A security camera will alert you to any unauthorised attempts to access the property, but it won’t notify you of any potential issues such as structural problems or weather damage. By regularly inspecting the property, you can attend to any issues before they become a serious concern. If you are unable to go to the property yourself, then it is always worth asking a close friend or a trusted neighbour. If it is possible, then leaving a key with a neighbour can be helpful if you ever need someone such as an electrician or a plumber to enter the house whilst you are away.

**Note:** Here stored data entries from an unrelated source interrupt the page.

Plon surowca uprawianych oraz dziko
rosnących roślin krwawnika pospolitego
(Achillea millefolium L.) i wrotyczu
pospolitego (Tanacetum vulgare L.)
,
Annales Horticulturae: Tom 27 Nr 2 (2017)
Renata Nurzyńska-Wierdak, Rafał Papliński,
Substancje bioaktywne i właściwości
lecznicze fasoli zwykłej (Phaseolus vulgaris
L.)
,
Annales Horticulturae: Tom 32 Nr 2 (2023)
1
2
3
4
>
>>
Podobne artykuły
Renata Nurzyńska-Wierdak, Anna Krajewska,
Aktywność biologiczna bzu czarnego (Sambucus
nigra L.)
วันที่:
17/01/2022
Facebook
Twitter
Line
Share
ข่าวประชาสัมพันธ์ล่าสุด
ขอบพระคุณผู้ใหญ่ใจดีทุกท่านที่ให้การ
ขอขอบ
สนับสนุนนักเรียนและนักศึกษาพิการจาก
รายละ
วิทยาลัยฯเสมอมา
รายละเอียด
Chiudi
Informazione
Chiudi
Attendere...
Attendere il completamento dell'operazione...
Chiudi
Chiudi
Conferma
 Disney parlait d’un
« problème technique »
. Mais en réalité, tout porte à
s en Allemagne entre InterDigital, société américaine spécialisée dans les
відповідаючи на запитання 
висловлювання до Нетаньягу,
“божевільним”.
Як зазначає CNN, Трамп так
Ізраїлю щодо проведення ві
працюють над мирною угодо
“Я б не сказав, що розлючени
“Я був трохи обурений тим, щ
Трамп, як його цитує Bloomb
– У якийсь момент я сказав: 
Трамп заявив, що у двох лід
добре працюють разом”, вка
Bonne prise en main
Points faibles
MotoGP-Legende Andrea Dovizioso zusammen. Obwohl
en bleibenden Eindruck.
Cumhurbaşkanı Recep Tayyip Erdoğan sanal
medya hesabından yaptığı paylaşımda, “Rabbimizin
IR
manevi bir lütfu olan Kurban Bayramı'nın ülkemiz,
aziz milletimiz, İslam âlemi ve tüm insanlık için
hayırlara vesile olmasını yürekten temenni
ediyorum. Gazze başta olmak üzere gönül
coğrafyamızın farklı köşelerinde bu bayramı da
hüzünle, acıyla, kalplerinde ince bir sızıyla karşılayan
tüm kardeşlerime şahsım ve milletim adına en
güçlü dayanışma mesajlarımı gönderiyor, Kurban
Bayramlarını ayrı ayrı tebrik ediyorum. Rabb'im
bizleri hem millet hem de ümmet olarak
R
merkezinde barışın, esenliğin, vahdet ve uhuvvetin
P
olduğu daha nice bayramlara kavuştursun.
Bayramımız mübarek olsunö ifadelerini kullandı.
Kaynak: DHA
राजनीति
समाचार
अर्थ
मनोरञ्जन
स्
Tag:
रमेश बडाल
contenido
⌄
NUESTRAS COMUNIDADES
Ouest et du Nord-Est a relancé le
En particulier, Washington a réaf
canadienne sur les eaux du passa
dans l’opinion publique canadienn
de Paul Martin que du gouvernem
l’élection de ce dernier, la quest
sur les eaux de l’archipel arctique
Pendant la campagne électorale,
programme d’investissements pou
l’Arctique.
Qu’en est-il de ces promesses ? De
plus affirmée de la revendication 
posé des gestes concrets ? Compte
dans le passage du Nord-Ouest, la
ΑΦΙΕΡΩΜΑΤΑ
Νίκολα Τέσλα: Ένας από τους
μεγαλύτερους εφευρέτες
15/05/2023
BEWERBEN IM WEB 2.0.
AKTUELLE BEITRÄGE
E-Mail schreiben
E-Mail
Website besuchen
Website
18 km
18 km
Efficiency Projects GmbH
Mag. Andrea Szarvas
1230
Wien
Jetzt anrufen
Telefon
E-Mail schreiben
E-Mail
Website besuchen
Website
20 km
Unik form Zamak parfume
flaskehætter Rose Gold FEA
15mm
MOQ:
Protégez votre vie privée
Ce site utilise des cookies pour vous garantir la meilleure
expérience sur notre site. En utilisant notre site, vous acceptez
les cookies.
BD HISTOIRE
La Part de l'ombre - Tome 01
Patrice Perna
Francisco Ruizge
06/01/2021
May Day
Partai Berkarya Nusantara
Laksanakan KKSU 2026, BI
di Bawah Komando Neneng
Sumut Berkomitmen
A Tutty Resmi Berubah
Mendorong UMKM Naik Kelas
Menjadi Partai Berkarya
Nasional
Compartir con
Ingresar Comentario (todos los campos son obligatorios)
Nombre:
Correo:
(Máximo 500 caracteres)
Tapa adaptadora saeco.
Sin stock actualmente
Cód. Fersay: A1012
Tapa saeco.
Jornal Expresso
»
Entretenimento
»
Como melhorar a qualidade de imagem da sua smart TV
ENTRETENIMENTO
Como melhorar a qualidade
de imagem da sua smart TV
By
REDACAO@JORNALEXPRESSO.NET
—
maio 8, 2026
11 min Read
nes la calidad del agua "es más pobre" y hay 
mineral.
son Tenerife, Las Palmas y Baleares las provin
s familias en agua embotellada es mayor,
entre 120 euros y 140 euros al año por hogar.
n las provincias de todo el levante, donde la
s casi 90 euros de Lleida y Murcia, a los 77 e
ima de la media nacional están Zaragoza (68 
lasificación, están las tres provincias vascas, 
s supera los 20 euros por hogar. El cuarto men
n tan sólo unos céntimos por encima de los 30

An empty property can be susceptible to various sources of damage such as water damage from leaking or broken pipes, pests such as cockroaches and rodents, invasive mould and fungi, electrical faults or a broken heating system. Assigning someone to collect your letters is always recommended as well, and if this is not possible then having your letters kept at the post office or redirected is a worthwhile alternative. Post that is beginning to pile up or that is not collected is an indication that your property is a vacant target, whereas a property that appears to be occupied because the post is picked up is considerably safer.

4. Removing any valuables

When it comes to deterring thieves, one of the most effective preventative measures is to remove any valuables. Expensive electronics such as flat-screen televisions, gaming consoles and laptops are likely to attract thieves, and this also applies to valuable artwork and luxury rugs. An item may not have even been particularly costly, but if it appears to be expensive then it may be all the encouragement a thief requires to enter.

Even if a property is identified as being vacant, a thief may have less of an incentive to break in if they cannot see anything of value. On the other hand, even an occupied property is at risk of theft if valuables are prominently displayed or easily visible from a window. If you want to leave your property furnished, then it is advised to source some modest second-hand pieces from acquaintances or purchase them from charity shops.

5. Protecting your investment

A property is a substantial investment, and any form of damage or theft can incur a serious financial loss. Whilst a vacant property is more vulnerable, this doesn’t mean that there is nothing you can do. This guide is an excellent starting point when it comes to protecting your vacant property and the money that you have invested into it, but the protection and assurance that is provided by an effective insurance policy is unparalleled.

There is a high chance that your standard home insurance will not cover you if your property is left vacant for more than a month. It is essential that you inform your insurer if your property is going to be empty for a significant period of time, and if they are unable to offer additional cover then you will have to purchase another insurance policy that is tailored to vacant properties. Under your standard home insurance, there is a risk that your insurance cover will be invalidated if the property was left vacant for more than a month when you make a claim. The associated risks with vacant houses have always been higher than occupied homes due to slower emergency response times.

Unoccupied property insurance, however, will protect your property from some of the most serious risks such as theft and structural damage, and you can be assured that your investment is protected no matter how far away you are.